[Start of section]
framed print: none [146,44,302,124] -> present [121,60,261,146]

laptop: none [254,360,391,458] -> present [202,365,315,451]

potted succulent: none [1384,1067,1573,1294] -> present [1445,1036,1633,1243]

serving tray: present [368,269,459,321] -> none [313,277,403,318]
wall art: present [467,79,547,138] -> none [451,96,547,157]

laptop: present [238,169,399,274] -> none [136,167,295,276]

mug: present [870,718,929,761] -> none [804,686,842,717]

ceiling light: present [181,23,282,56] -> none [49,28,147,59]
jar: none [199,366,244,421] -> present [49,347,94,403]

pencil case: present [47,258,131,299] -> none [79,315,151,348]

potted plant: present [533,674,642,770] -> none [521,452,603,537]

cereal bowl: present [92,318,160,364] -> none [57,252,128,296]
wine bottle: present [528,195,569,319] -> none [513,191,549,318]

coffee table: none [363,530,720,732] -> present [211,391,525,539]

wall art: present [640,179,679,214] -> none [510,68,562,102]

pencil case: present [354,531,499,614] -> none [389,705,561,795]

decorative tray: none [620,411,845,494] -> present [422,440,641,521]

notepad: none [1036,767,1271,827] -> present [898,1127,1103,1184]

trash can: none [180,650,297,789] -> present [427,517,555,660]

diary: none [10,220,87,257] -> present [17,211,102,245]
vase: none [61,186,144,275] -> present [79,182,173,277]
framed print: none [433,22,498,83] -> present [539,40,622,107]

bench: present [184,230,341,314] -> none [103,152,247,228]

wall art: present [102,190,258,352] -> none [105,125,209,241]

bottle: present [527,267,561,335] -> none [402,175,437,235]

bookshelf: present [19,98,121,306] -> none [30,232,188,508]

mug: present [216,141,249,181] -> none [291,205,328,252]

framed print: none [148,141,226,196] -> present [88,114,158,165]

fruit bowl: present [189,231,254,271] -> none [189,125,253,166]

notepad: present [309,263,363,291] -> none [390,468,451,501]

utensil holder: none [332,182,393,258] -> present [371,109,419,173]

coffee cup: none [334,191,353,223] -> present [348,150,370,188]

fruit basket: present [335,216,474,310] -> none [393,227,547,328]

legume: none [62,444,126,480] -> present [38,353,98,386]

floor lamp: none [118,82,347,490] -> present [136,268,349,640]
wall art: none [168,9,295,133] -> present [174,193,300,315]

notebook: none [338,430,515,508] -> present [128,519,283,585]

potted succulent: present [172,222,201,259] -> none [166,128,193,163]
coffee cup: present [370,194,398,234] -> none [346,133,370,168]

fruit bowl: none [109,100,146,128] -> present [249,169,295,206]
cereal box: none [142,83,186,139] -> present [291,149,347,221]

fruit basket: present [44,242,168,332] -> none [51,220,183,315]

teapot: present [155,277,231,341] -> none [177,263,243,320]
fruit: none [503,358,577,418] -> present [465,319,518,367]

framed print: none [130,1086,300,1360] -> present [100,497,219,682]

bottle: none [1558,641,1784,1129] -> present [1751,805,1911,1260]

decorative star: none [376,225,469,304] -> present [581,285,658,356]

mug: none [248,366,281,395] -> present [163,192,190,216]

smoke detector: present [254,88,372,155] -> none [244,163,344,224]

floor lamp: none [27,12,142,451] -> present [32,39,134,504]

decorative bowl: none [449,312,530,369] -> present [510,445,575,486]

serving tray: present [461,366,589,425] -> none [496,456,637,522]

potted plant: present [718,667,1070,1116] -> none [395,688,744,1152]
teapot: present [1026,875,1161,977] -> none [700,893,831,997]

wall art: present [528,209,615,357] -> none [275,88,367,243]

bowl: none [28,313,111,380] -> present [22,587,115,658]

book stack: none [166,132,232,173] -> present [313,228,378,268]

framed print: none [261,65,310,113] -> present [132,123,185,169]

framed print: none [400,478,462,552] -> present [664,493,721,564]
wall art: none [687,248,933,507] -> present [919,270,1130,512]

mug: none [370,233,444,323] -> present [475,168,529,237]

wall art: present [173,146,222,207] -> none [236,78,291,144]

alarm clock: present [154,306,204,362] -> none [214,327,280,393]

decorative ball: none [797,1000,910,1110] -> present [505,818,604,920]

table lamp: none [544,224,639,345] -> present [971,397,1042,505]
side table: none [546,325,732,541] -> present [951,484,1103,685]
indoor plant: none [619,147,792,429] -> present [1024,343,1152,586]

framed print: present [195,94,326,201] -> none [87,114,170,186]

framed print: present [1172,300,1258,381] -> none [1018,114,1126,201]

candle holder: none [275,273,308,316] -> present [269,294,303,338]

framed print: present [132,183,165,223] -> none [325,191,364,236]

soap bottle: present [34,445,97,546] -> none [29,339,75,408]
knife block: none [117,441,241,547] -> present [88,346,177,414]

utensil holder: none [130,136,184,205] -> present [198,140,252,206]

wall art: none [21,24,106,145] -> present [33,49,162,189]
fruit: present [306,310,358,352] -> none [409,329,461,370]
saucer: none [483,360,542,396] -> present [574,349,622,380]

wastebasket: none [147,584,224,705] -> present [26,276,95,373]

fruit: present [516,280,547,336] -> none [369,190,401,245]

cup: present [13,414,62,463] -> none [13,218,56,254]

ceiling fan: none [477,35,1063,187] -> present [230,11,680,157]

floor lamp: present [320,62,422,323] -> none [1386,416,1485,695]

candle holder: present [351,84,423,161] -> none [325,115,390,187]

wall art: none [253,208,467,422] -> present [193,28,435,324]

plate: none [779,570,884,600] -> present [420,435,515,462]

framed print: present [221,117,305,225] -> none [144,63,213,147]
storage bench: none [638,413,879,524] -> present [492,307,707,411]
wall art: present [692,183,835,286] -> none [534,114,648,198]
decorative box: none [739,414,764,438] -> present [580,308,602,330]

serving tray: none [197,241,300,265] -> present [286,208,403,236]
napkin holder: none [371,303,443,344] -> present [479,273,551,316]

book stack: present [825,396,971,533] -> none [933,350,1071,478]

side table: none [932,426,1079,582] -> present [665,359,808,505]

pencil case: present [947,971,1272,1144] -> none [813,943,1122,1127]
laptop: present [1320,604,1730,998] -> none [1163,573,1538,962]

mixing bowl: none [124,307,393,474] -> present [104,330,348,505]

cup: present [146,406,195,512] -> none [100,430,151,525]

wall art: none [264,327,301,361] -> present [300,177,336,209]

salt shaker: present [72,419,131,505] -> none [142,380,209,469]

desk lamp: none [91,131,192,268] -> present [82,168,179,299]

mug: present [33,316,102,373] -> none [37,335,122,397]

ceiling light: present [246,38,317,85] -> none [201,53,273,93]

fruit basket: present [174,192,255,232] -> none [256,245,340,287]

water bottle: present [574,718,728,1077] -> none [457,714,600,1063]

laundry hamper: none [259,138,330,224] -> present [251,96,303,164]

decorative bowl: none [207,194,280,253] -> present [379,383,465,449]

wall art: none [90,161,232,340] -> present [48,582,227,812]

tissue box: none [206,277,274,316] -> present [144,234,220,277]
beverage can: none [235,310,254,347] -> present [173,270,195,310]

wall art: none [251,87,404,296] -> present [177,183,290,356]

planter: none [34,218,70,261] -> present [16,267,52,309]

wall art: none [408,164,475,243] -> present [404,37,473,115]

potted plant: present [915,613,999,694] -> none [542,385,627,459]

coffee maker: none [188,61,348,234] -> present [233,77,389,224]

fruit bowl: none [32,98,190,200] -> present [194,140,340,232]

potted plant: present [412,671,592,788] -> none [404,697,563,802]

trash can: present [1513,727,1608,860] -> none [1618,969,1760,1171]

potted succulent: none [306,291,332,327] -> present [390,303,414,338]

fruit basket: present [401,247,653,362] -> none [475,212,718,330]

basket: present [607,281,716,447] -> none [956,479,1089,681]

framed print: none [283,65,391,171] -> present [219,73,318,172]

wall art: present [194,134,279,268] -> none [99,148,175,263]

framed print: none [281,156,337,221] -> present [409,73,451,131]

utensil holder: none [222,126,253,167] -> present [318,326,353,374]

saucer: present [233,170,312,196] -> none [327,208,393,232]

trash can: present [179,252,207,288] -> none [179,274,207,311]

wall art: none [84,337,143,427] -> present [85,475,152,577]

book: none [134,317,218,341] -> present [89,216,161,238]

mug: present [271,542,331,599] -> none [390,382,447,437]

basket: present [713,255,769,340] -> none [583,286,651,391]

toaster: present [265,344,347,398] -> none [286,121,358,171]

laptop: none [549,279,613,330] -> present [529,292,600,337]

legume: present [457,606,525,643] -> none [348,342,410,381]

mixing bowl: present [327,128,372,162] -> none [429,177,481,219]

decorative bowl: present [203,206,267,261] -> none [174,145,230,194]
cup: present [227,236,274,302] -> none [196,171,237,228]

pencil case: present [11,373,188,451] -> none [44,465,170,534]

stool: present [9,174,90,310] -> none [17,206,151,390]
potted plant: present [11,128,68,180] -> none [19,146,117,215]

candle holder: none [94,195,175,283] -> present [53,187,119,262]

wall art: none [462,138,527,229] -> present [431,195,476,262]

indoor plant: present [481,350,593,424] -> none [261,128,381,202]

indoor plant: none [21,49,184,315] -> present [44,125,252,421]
[End of section]
Please return the lines above that run from the line containing "framed print: present [221,117,305,225]" to the line containing "potted plant: present [412,671,592,788]", inclusive, exactly and with no other lines.

**Answer for this exercise**
framed print: present [221,117,305,225] -> none [144,63,213,147]
storage bench: none [638,413,879,524] -> present [492,307,707,411]
wall art: present [692,183,835,286] -> none [534,114,648,198]
decorative box: none [739,414,764,438] -> present [580,308,602,330]

serving tray: none [197,241,300,265] -> present [286,208,403,236]
napkin holder: none [371,303,443,344] -> present [479,273,551,316]

book stack: present [825,396,971,533] -> none [933,350,1071,478]

side table: none [932,426,1079,582] -> present [665,359,808,505]

pencil case: present [947,971,1272,1144] -> none [813,943,1122,1127]
laptop: present [1320,604,1730,998] -> none [1163,573,1538,962]

mixing bowl: none [124,307,393,474] -> present [104,330,348,505]

cup: present [146,406,195,512] -> none [100,430,151,525]

wall art: none [264,327,301,361] -> present [300,177,336,209]

salt shaker: present [72,419,131,505] -> none [142,380,209,469]

desk lamp: none [91,131,192,268] -> present [82,168,179,299]

mug: present [33,316,102,373] -> none [37,335,122,397]

ceiling light: present [246,38,317,85] -> none [201,53,273,93]

fruit basket: present [174,192,255,232] -> none [256,245,340,287]

water bottle: present [574,718,728,1077] -> none [457,714,600,1063]

laundry hamper: none [259,138,330,224] -> present [251,96,303,164]

decorative bowl: none [207,194,280,253] -> present [379,383,465,449]

wall art: none [90,161,232,340] -> present [48,582,227,812]

tissue box: none [206,277,274,316] -> present [144,234,220,277]
beverage can: none [235,310,254,347] -> present [173,270,195,310]

wall art: none [251,87,404,296] -> present [177,183,290,356]

planter: none [34,218,70,261] -> present [16,267,52,309]

wall art: none [408,164,475,243] -> present [404,37,473,115]

potted plant: present [915,613,999,694] -> none [542,385,627,459]

coffee maker: none [188,61,348,234] -> present [233,77,389,224]

fruit bowl: none [32,98,190,200] -> present [194,140,340,232]

potted plant: present [412,671,592,788] -> none [404,697,563,802]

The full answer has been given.